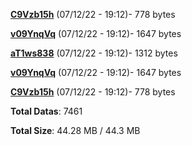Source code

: [**C9Vzb15h**](/data/C9Vzb15h.txt) (07/12/22 - 19:12)- 778 bytes

[**v09YnqVq**](/data/v09YnqVq.txt) (07/12/22 - 19:12)- 1647 bytes

[**aT1ws838**](/data/aT1ws838.txt) (07/12/22 - 19:12)- 1312 bytes

[**v09YnqVq**](/data/v09YnqVq.txt) (07/12/22 - 19:12)- 1647 bytes

[**C9Vzb15h**](/data/C9Vzb15h.txt) (07/12/22 - 19:12)- 778 bytes

**Total Datas**: 7461

**Total Size**: 44.28 MB / 44.3 MB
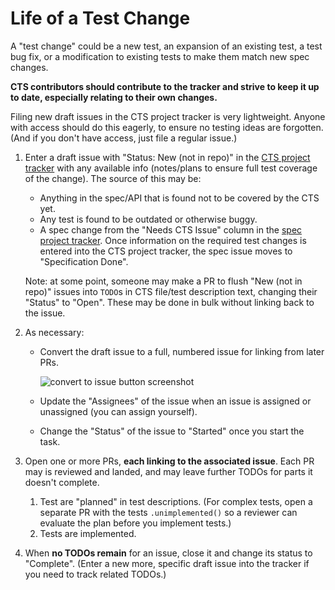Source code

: # Life of a Test Change

A "test change" could be a new test, an expansion of an existing test, a test bug fix, or a
modification to existing tests to make them match new spec changes.

**CTS contributors should contribute to the tracker and strive to keep it up to date, especially
relating to their own changes.**

Filing new draft issues in the CTS project tracker is very lightweight.
Anyone with access should do this eagerly, to ensure no testing ideas are forgotten.
(And if you don't have access, just file a regular issue.)

1. Enter a draft issue with "Status: New (not in repo)" in the
    [CTS project tracker](https://github.com/orgs/gpuweb/projects/3) with any available info
    (notes/plans to ensure full test coverage of the change). The source of this may be:

    - Anything in the spec/API that is found not to be covered by the CTS yet.
    - Any test is found to be outdated or otherwise buggy.
    - A spec change from the "Needs CTS Issue" column in the
      [spec project tracker](https://github.com/orgs/gpuweb/projects/1).
      Once information on the required test changes is entered into the CTS project tracker,
      the spec issue moves to "Specification Done".

    Note: at some point, someone may make a PR to flush "New (not in repo)" issues into `TODO`s in
    CTS file/test description text, changing their "Status" to "Open".
    These may be done in bulk without linking back to the issue.

1. As necessary:

    - Convert the draft issue to a full, numbered issue for linking from later PRs.

        ![convert to issue button screenshot](convert_to_issue.png)

    - Update the "Assignees" of the issue when an issue is assigned or unassigned
      (you can assign yourself).
    - Change the "Status" of the issue to "Started" once you start the task.

1. Open one or more PRs, **each linking to the associated issue**.
    Each PR may is reviewed and landed, and may leave further TODOs for parts it doesn't complete.

    1. Test are "planned" in test descriptions. (For complex tests, open a separate PR with the
      tests `.unimplemented()` so a reviewer can evaluate the plan before you implement tests.)
    1. Tests are implemented.

1. When **no TODOs remain** for an issue, close it and change its status to "Complete".
    (Enter a new more, specific draft issue into the tracker if you need to track related TODOs.)
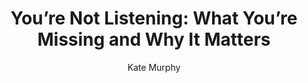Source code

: ---
title: "You’re Not Listening: What You’re Missing and Why It Matters"
author: "Kate   Murphy"
isbn: "1473561108"
isbn13: "9781473561106"
rating: "4"
publisher: "Vintage Digital"
pages: ""
publishYear: "2020"
read: "2020"
goodreads_id: "45015706"
---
══════════
Rewrite the records from the line with "- Update the" to the line with "Each PR may", changing "Started" to "In Progress" and leaving everything else as it is.

■ **Response area**
    - Update the "Assignees" of the issue when an issue is assigned or unassigned
      (you can assign yourself).
    - Change the "Status" of the issue to "In Progress" once you start the task.

1. Open one or more PRs, **each linking to the associated issue**.
    Each PR may is reviewed and landed, and may leave further TODOs for parts it doesn't complete.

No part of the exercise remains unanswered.